Die möglichen Probleme bei der Präparateauswahl in der Apotheke liegen an ganz anderer Stelle. Wie bei den Rabattverträgen muss rechtssicher festgelegt werden, welche Produkte überhaupt untereinander austauschbar sind. Daher muss endlich geklärt werden, ob 100 gleich 100 ist und bleibt oder ob Mathematik und gesunder Menschenverstand bei der Arzneimittelauswahl außer Kraft gesetzt werden sollen. Diese Frage drängt unabhängig davon, ob die Arzneimittelauswahl künftig mehr in der Apotheke oder am Rabattvertragsverhandlungstisch entschieden wird. Daher bleibt viel zu tun. Doch die Hoffnung auf konstruktive Lösungen hat neue Nahrung erhalten.

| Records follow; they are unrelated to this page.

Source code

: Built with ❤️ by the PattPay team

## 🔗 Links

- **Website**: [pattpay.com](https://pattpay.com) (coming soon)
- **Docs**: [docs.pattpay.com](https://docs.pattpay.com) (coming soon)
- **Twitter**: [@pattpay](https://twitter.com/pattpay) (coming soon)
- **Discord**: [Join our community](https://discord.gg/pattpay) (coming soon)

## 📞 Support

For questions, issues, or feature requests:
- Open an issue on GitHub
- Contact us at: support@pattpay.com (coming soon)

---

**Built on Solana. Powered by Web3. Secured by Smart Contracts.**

An anderer Stelle hat sich jedoch eine Hoffnung auf eine schnelle Lösung zerschlagen. Der GKV-Spitzenverband hat Klage gegen die Senkung des Kassenabschlages von 2,30 Euro auf 1,75 Euro erhoben. Damit wird die geplante Rückzahlung für 2009 zumindest aufgeschoben und auch für 2010 weiter mit 2,30 Euro Abschlag abgerechnet. Es mag befremdlich erscheinen, dass gegen einen Schiedsspruch überhaupt geklagt werden kann. Denn eine Schiedsstelle soll gerade entscheiden, was juristisch nicht zu entscheiden ist. Daher können die Sozialgerichte einen Schiedsspruch auch nur formal, aber nicht inhaltlich prüfen. Dennoch dürfte die endgültige Klärung sehr lange dauern. Vermutlich stehen bis dahin längst die Abschläge für 2010 und weitere Jahre zur Diskussion. Schlimmstenfalls drohen auch für die folgenden Jahre entsprechende Verfahren. So erweist sich die Verhandlungslösung an dieser Stelle leider als wenig praktikabel. Hoffentlich werden die möglichen neuen Wege zur Preisbildung bei Arzneimittelinnovationen rechtssicherer gestaltet.